SOLVED/ beginner level question/ how to interpret Weka generalized sequential patterns output?

Hi!

My example data (product purchase sequence):

 

  I II III IV
customer1 a a b e d
customer2 a b e a d
customer3 b e a a d
customer4 c a b a a
customer5 c d c a a

 

And Weka GSP output:

 

GeneralizedSequentialPatterns
=============================
 
Number of cycles performed: 3
Total number of frequent sequences: 9
 
Frequent Sequences Details (filtered):
 
- 1-sequences
 
[1] <{a}> (2)
[2] <{b}> (2)
[3] <{a}> (3)
[4] <{d}> (2)
 
- 2-sequences
 
[1] <{a}{a}> (2)
[2] <{a,b}> (2)
[3] <{b}{a}> (2)
[4] <{a,d}> (2)
 
- 3-sequences
 
[1] <{a,b}{a}> (2)
 
Question:
 
Does "{a,b}{a}> (2)" mean that sequence {a,b}{a} appears two times in data?
- if so, why is sequence {a,a}  not shown? It appers four times in data.
 
Thank you!
 
Markus
 
 
 

 

Hello Markus,

I'm not completely sure about this, as i never used the gsp from weka.

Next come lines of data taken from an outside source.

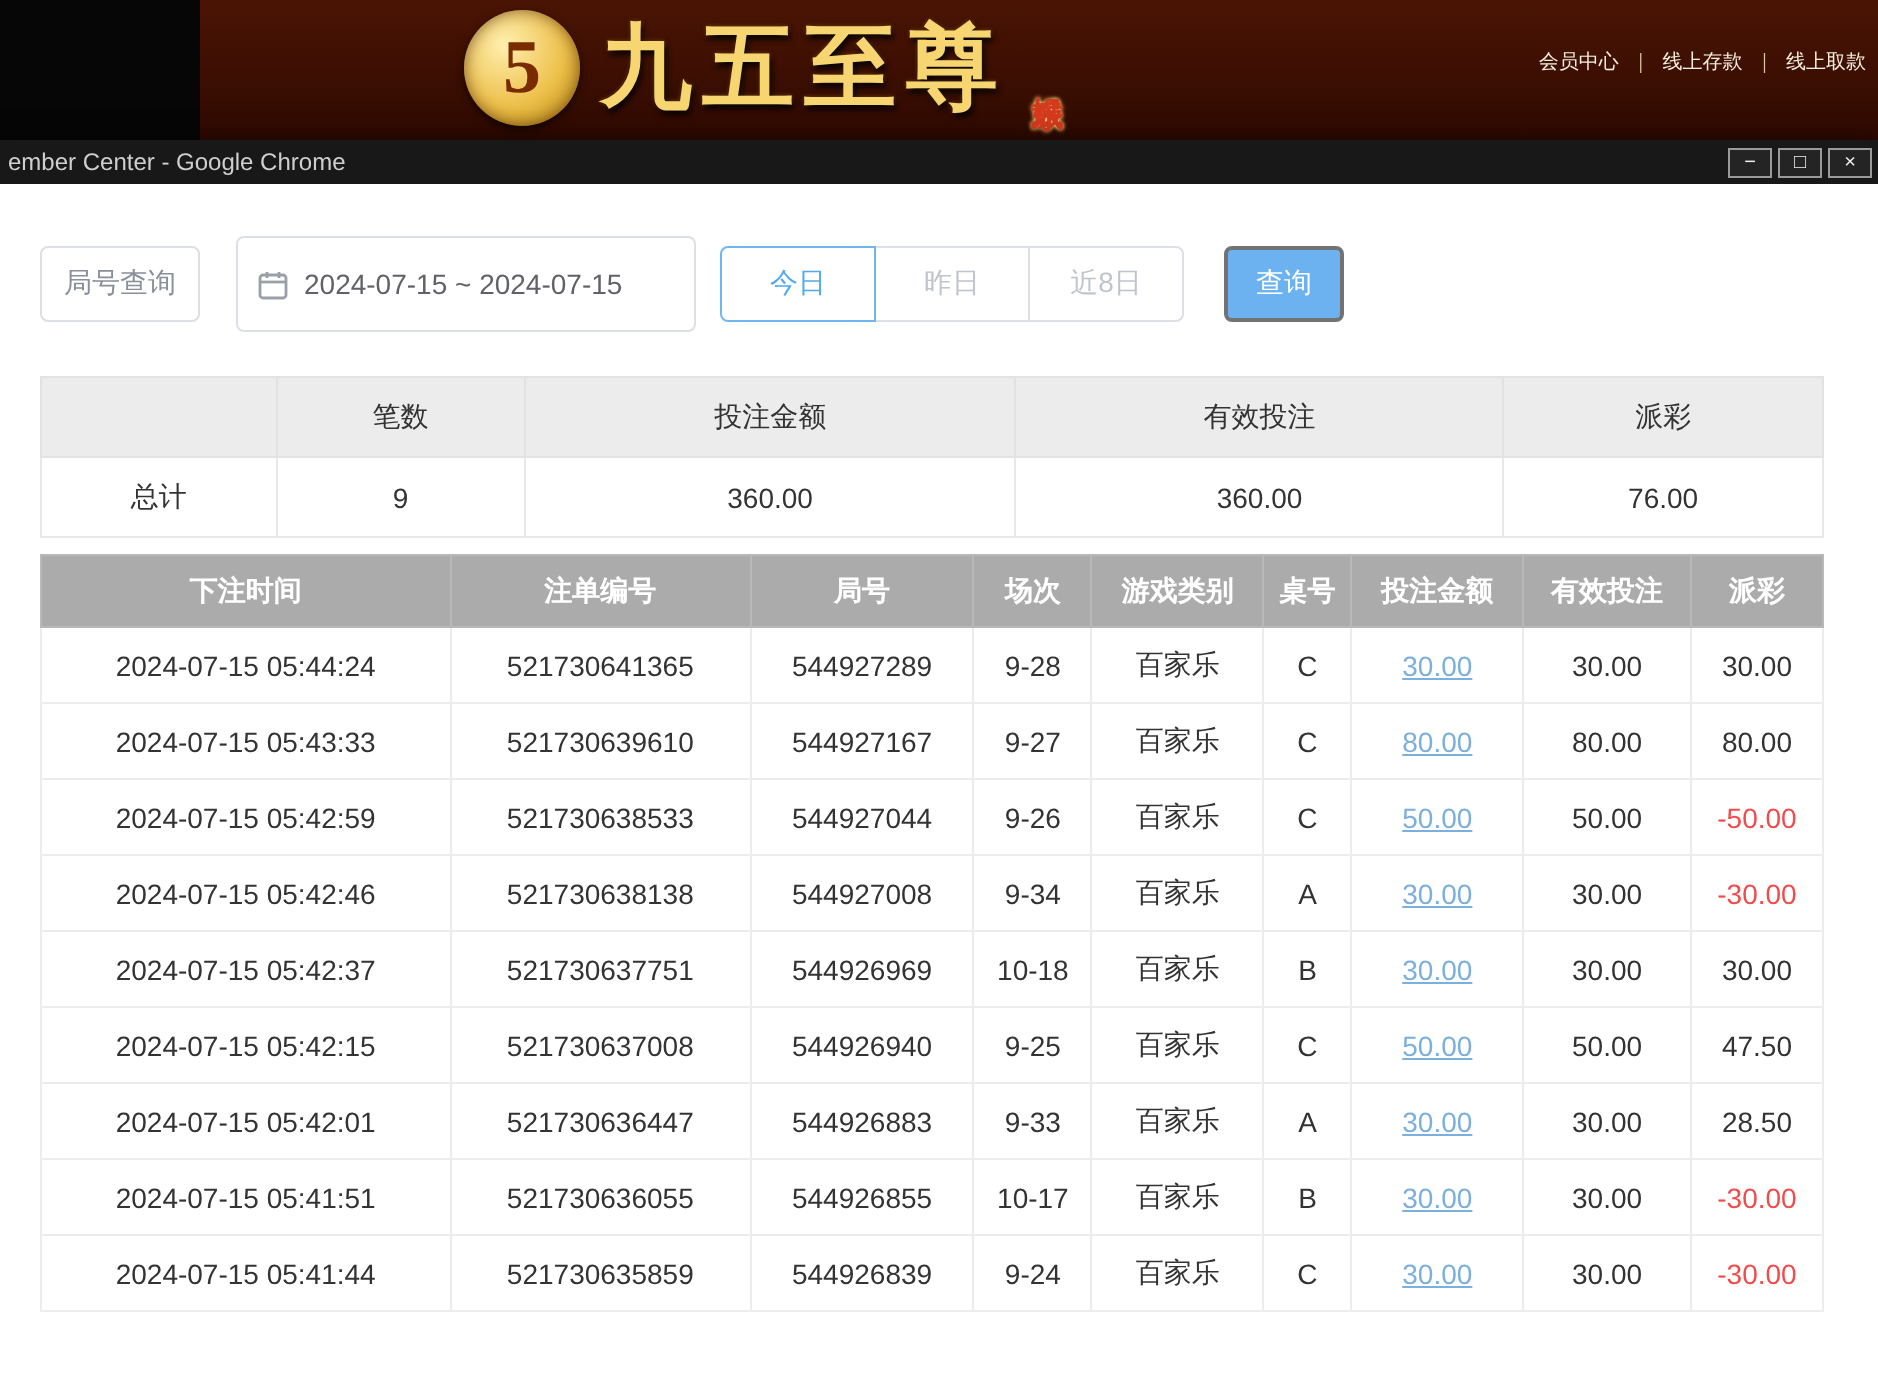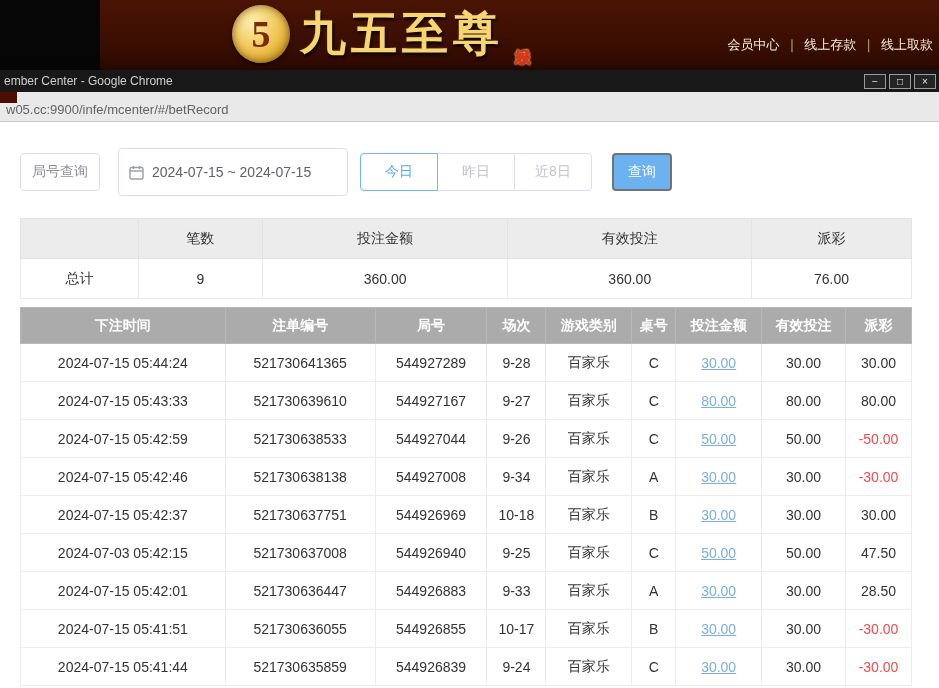--- a/index.html
+++ b/index.html
@@ -13,21 +13,21 @@
   .logo { position: absolute; left: 232px; top: 3px; display: flex; align-items: center; gap: 10px; }
   .coin { width: 58px; height: 58px; border-radius: 50%;
           background: radial-gradient(circle at 35% 30%, #ffefae, #edc04b 55%, #b8860b);
           color: #7a2c00; font-size: 38px; font-weight: bold;
           display: flex; align-items: center; justify-content: center;
           font-family: "Liberation Serif", serif; box-shadow: inset 0 0 8px rgba(60,20,0,.6), 0 2px 4px rgba(0,0,0,.6); }
   .logo-text { font-size: 46px; color: #f7d571; font-weight: bold; letter-spacing: 5px;
                font-family: "Liberation Serif", serif; text-shadow: 1px 2px 3px #000, 0 0 2px #7a4b00; }
   .logo-sub { writing-mode: vertical-rl; font-size: 16px; line-height: 1.05; color: #d43a1e;
               font-weight: bold; text-shadow: 0 0 2px #ffd77a; padding-top: 4px; }
-  .banner-nav { position: absolute; right: 6px; top: 36px; color: #f5eeda; font-size: 13px; white-space: nowrap; }
+  .banner-nav { position: absolute; right: 6px; top: 24px; color: #f5eeda; font-size: 10px; white-space: nowrap; }
   .banner-nav a { color: #f5eeda; text-decoration: none; cursor: pointer; }
   .banner-nav .sep { color: #d9c9a0; margin: 0 6px; }
 
   
   .chrome { position: absolute; left: 0; top: 70px; width: 939px; height: 618px;
             background: #fff; box-shadow: 0 0 10px rgba(0,0,0,.55); }
   .titlebar { height: 22px; background: #181818; color: #cfcfcf; font-size: 12px;
               display: flex; align-items: center; padding-left: 4px; }
   .titlebar .title { flex: 1; white-space: nowrap; overflow: hidden; }
   .win-controls { display: flex; gap: 3px; margin-right: 3px; }
@@ -86,24 +86,20 @@
 </div>
 
 <div class="chrome">
   <div class="titlebar">
     <span class="title">ember Center - Google Chrome</span>
     <div class="win-controls">
       <span class="wbtn">−</span>
       <span class="wbtn">□</span>
       <span class="wbtn">×</span>
     </div>
-  </div>
-  <div class="urlbar">
-    <span class="url-left-block"></span>
-    <span class="url">w05.cc:9900/infe/mcenter/#/betRecord</span>
   </div>
 
   <div class="content">
 
     <div class="filters">
       <button class="btn btn-round">局号查询</button>
       <div class="date-input">
         <span class="cal-icon">
           <svg width="15" height="15" viewBox="0 0 15 15">
               <rect x="1" y="2.5" width="13" height="11.5" rx="1.5" fill="none" stroke="#9aa0a8" stroke-width="1.4"></rect>
@@ -225,21 +221,21 @@
             <td>521730637751</td>
             <td>544926969</td>
             <td>10-18</td>
             <td>百家乐</td>
             <td>B</td>
             <td><a class="bet-link">30.00</a></td>
             <td>30.00</td>
             <td>30.00</td>
           </tr>
           <tr>
-            <td>2024-07-03 05:42:15</td>
+            <td>2024-07-15 05:42:15</td>
             <td>521730637008</td>
             <td>544926940</td>
             <td>9-25</td>
             <td>百家乐</td>
             <td>C</td>
             <td><a class="bet-link">50.00</a></td>
             <td>50.00</td>
             <td>47.50</td>
           </tr>
           <tr>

But to answer your question, {a,a} is shown in the result. The result is grouped by the size of the pattern. {a,a} has size 2, so it appears in the section: 2-sequence;). And gps only found one frequent  3-sequence namely <{a,b}{a}>.

Another question is, is the input table complete and correct? usually {a, b} is used for an item set in your case  one order. But if I look at your example every order contains only one item... So actually the result you got does not fit the table.

I hope i could help ;)

Greets, Sebastian

 

 

 

 

 

Thank you. I did not undestand the item/ item set distiction. This clarified the output. 

Markus